兵庫県たつの市の国民宿舎「赤とんぼ荘」と「志んぐ荘」の2020年度の収支見込みが計約1億5千万円の赤字となることが25日、分かった。コロナ禍の影響で売り上げが激減したが、「災害」に準じる場合は市が指定管理者に赤字を補填(ほてん)する契約となっているため、支払いが必要になるという。
両施設はいずれも共立メンテナンス(東京)が指定管理者だが、赤とんぼ荘は来年3月末で契約が終了。
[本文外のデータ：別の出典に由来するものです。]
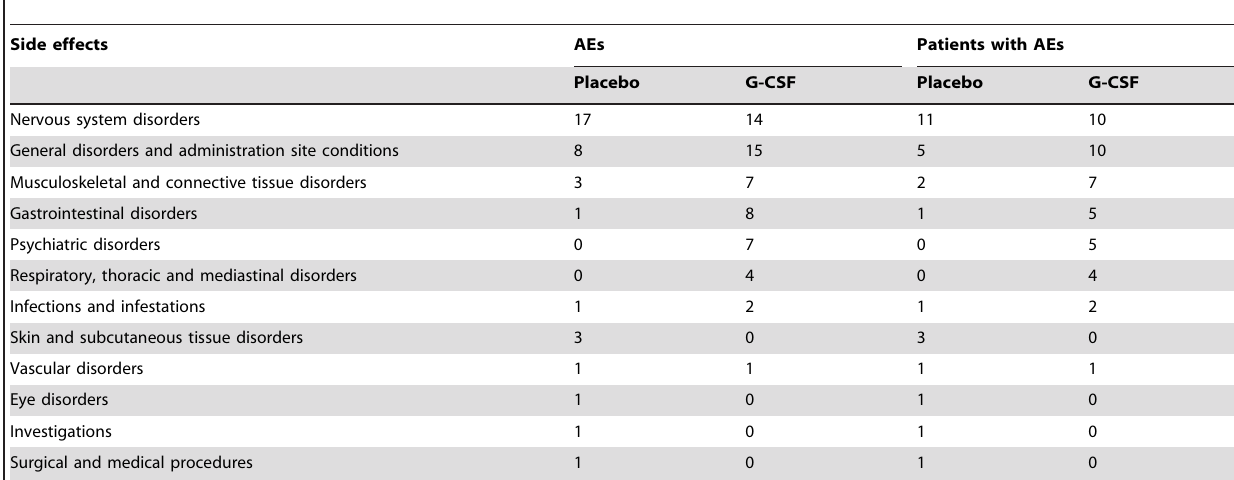
Table 2. All adverse events, listed by system organ class (n= 21 in the G-CSF, n =20 in the placebo group.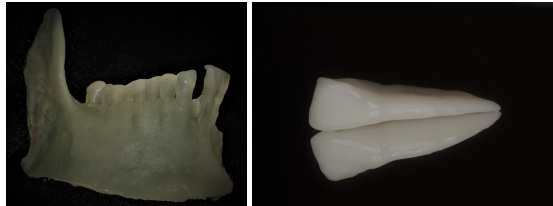
Figure 11. Final view of mandible fragment (a left) and reconstruction of the whole mandible (b right)) Figure 11 a, b. Printed mandible right part (a left) and lower lateral incisor (b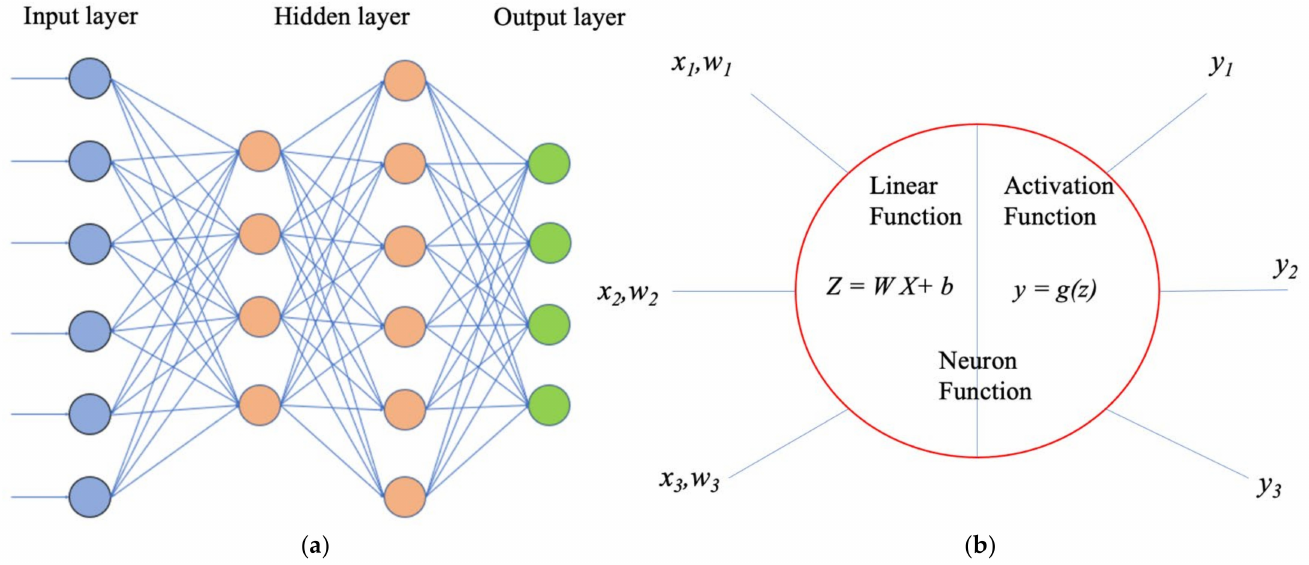
Figure 2. The structure of an artificial neural network: ( a ) the structure of neural network; ( b ) neuron function. Each layer consists of an array of neurons, and their components are described as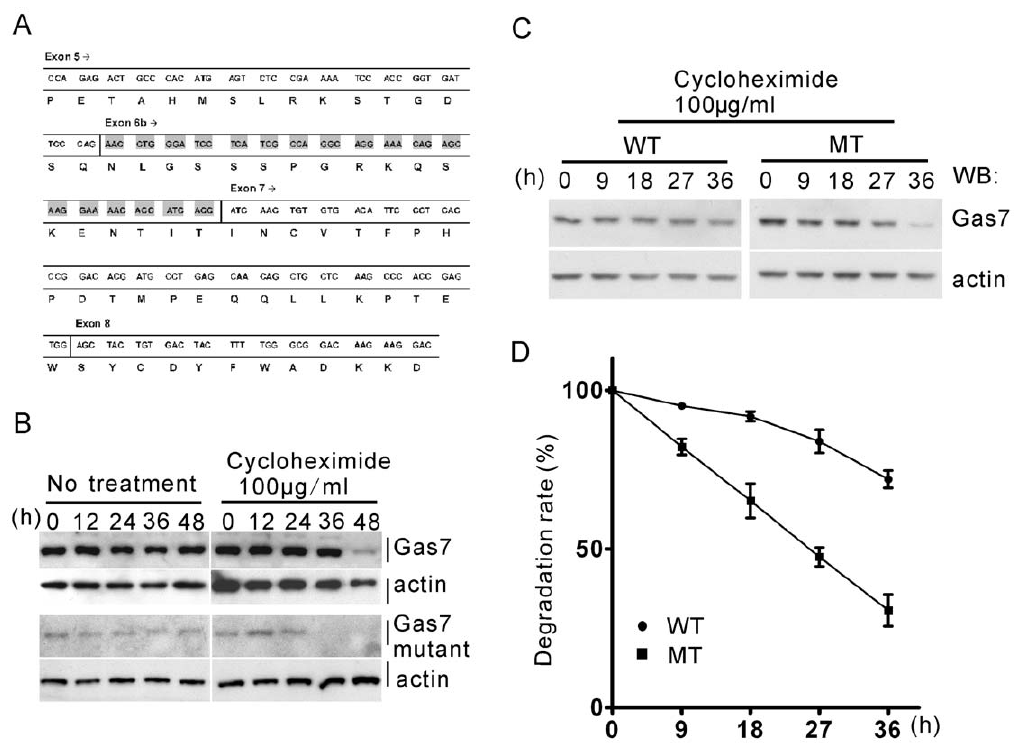
Figure 2. The truncated sequence of the Gas7 mutant is associated with control of Gas7 protein stability. (A) Total RNA from the cerebrum of Gas7-deficient mice was subjected to RT-PCR followed by direct cloning of gas7 cDNA. Sequence analysis showed that a total length of 54 nucleotides (comprising exon 6 b) was deleted from the Gas7 wild-type allele. (B) The endogenous Gas7 mutant protein degraded faster than wild-type Gas7 in primary culture of cortical neurons. A Primary culture of cortical neurons was isolated at E16.5 from Gas7 wild-type or deficient mice. At DIV7, protein stability was analyzed with or without 100 m g/ml cycloheximide at the indicated time points. (C) The ectopically expressed Gas7 mutant protein degraded faster than wild-type Gas7 in 293 T cells. Overexpression of Gas7 wild-type and mutant protein in transiently transfected 293 T cells was analyzed by Western blot. 293 T cells were transfected with 0.5 m g Gas7 wild-type (WT) or 2 m g mutant (MT) plasmids, followed by culturing in the presence of 100 m g/ml cycloheximide, and harvesting at 0, 9, 18, 27, and 36 h after treatment. (D) The degradation rate of the Gas7 mutant protein is about 50% while the wild-type is about 15% at 27 hours. The results reflect the mean of triplicate experiments.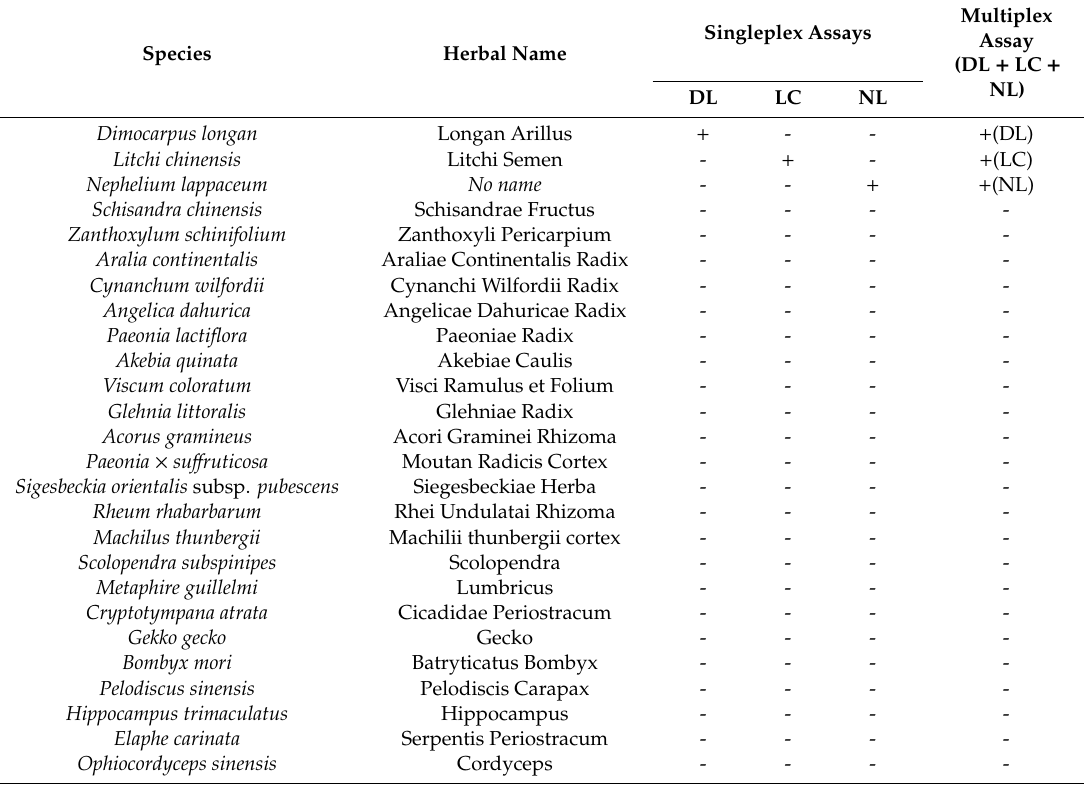
Figure 4. Discriminability in mixed samples of two or three species ( D. longan , L. chinensis , and N. lappaceum ) using the multiplex PCR assay. M: 100 bp DNA size marker (100–1000 bp). Arrowheads indicate the amplified fragment sizes. Table 3. Specificity of singleplex and multiplex PCR assays based on cross-reactivity with plant, animal, and fungal taxa used as herbal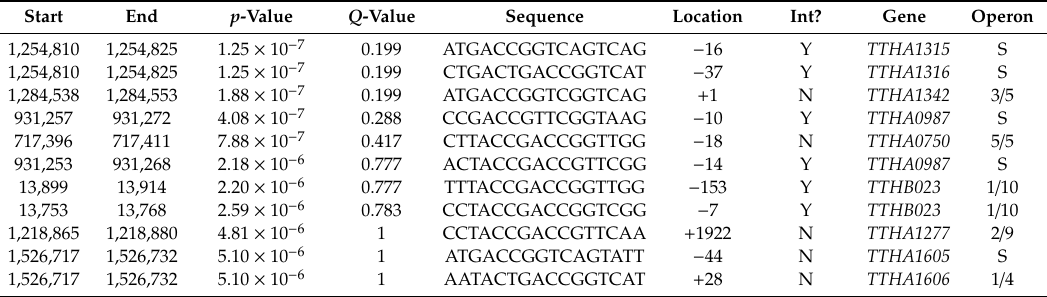
Table 2. TTHB023 consensus sequence sites within the T. thermophilus HB8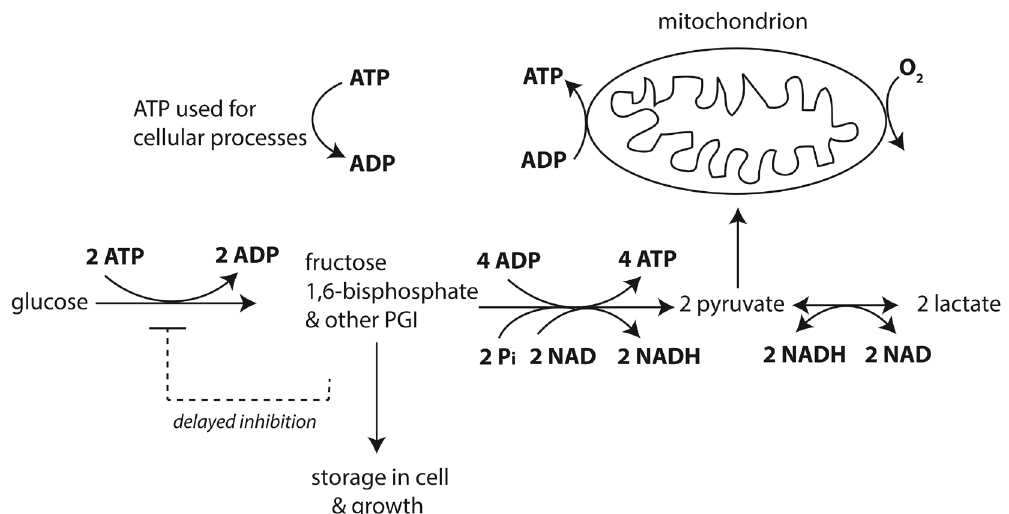
Figure 1. Scheme of computational model of tumor cell metabolism. In the head section of glycolysis, 2 ATP are spent to phosphorylate glucose, resulting in phosphorylated glycolytic intermediates (PGI) with fructose 1,6-bisphosphate (FBP) as major species. In the tail section of glycolysis four ATP, two reduced nicotinamide adenine dinucleotide (NADH) and two pyruvate molecules are produced per metabolized FBP and two inorganic phosphate (P ) molecules are taken up. Pyruvate molecules can be converted to lactate while producing oxidized i NAD. Pyruvate and NADH are also substrates for mitochondrial oxidative metabolism. ATP is used for growth, proliferation and maintenance tasks such as ion pumping. Increased NADH concentration reduces flux in the tail section. Signals from the PGI pool inhibit the head section with a time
後継企業が見つからなかったため、山本実市長は18日に開いた市民向けの意見交換会で、宿泊施設としては休業し、1年間は喫茶店など一部に限って暫定利用する方針を明らかにした。
両施設の赤字額は16~18年度は計約1200万~2200万円だったが、コロナ感染が広がり始めた19年度は約7500万円に。20年度も赤とんぼ荘で3千万円超、志んぐ荘で1億円超の赤字が見込まれ、消費税を加えた合計は約1億5千万円になる。
通常の赤字は共立メンテ社が負担するが、コロナ禍は契約上の「災害等」に当たり、市が補填する必要がある。市は今後編成する21年度一般会計当初予算案に必要額を計上する方針。